Kindersitze Jedes zweite Kind im Auto falsch gesichert

Die passenden Sitze schützen Kinder bei Autounfällen. Doch jeder zweite wird nicht richtig eingebaut. Kommt es zum Crash, können Kinder dadurch lebensgefährlich verletzt werden.
Zwei Kinder in einem Auto (Symbolbild)

Zwei Kinder in einem Auto (Symbolbild)

Foto: ADAC

8640 Kinder unter zwölf Jahren wurden im Jahr 2017 als Insassen eines Pkw verletzt, 14 sogar bei Unfällen getötet. Dabei könnte ein Teil der Verletzungen möglicherweise verhindert werden - wenn die vorgeschriebenen Kindersitze richtig gesichert werden. Das ist in 48 Prozent der Autos jedoch nicht der Fall, ergab eine Studie der Unfallforschung der Versicherer (UDV).

Zwar sank die Quote für den Fehlgebrauch erstmals unter die Marke von 50 Prozent, 496 von 1042 untersuchten Kindersitzen wurden falsch verwendet.
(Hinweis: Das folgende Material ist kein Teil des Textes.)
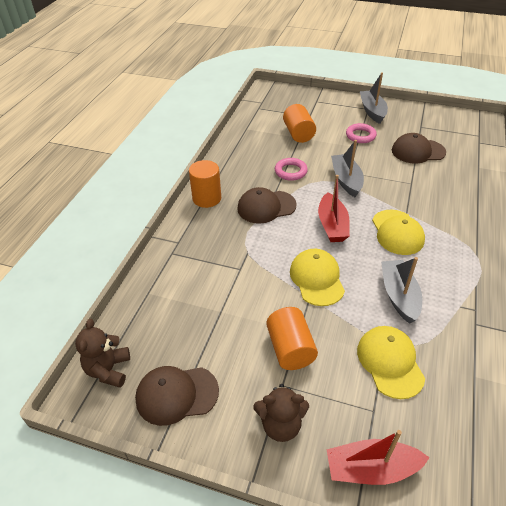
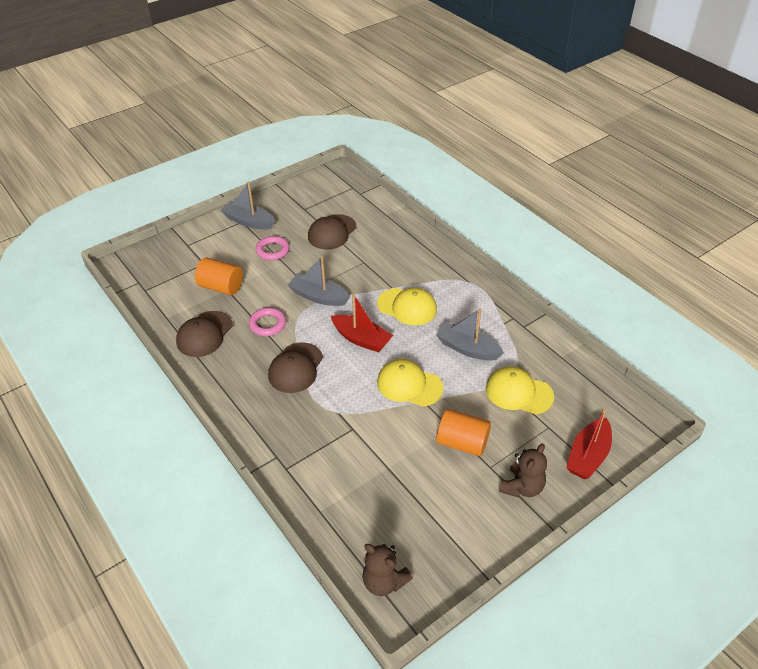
camera: 55 degrees left, 0 degrees up
brown cap [135,366,219,426] -> brown cap moved to [176,311,232,357]
orange cylinder [189,160,221,208] -> none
Wenn Kindersitze nicht korrekt genutzt wurden, dann jedoch oft besonders gravierend: So stieg der schwere Fehlgebrauch von 21 Prozent im Jahr 2008 auf 60 Prozent im Jahr 2018.

Falsche Befestigung als häufigster Fehler

Die häufigsten Fehler betrafen dabei die Führung des Gurtes bei der Befestigung einer Babyschale oder des Kindersitzes im Auto. Entweder wurde der Gurt nicht durch die richtigen Öffnungen geführt oder nicht straff genug angezogen. Knapp 50 Prozent der Befragten wussten jedoch schlicht und einfach nicht, wie die korrekte Handhabung funktioniert. 20 Prozent waren die Fehler durchaus bewusst - sie gaben an, aus Zeitnot oder wegen der kurzen Fahrtstrecke nicht sorgfältig genug gehandelt zu haben.

Die wichtigsten Fragen und Antworten zum Kindersitz

Das spiegelte sich auch in den Ergebnissen wieder: So beeinflusst die Fahrtdauer die Quote für Fehler signifikant. Während bei Fahrten von einer Dauer bis maximal fünf Minuten 53 Prozent der Sitze falsch benutzt wurden, waren es bei einer Fahrtdauer von über 30 Minuten dagegen nur 43 Prozent.

Isofix sorgt für signifikant weniger Fehler

"Die Hersteller müssen die Handhabung der Kindersitze einfacher gestalten", fordert deshalb UDV-Leiter Siegfried Brockmann. Zwar liegen den Babyschalen und Sitzen ausführliche Anleitungen bei, diese seien aber oft schwer verständlich. "Hier braucht es Anleitungsfilme und eine ausführliche Einweisung im Fachhandel", so Brockmann. Außerdem sollten Tests in Zukunft nicht nur das Crashverhalten berücksichtigen, sondern auch eine einfache Handhabung prüfen.

Eine positive Nachricht gibt es jedoch: Bei Isofix-Sitzen sank der Fehlgebrauch stark, nur 33 Prozent der Sitze mit dieser Sicherungstechnik wurden falsch verwendet. Bei dieser Art der Fixierung wird durch zwei Halteösen eine starre Verbindung zwischen Kindersitz und Karosserie geschaffen und dadurch die Vorwärtsbewegung bei einem Frontalaufprall reduziert.

Gleichzeitig ist der korrekte Einbau der Isofix-Technik vergleichsweise einfach, so schnitten solche Sitze in der Klasse für Kinder bis zu einem Körpergewicht von bis zu 13 Kilogramm und in der für Kinder mit einem Gewicht von neun bis 18 Kilogramm deutlich besser ab als Modelle, die mit dem Dreipunktgurt gesichert werden. Dort war das Verhältnis beinahe umgekehrt, nur 38 Prozent wurden korrekt verwendet, 62 Prozent der Sitze dagegen falsch.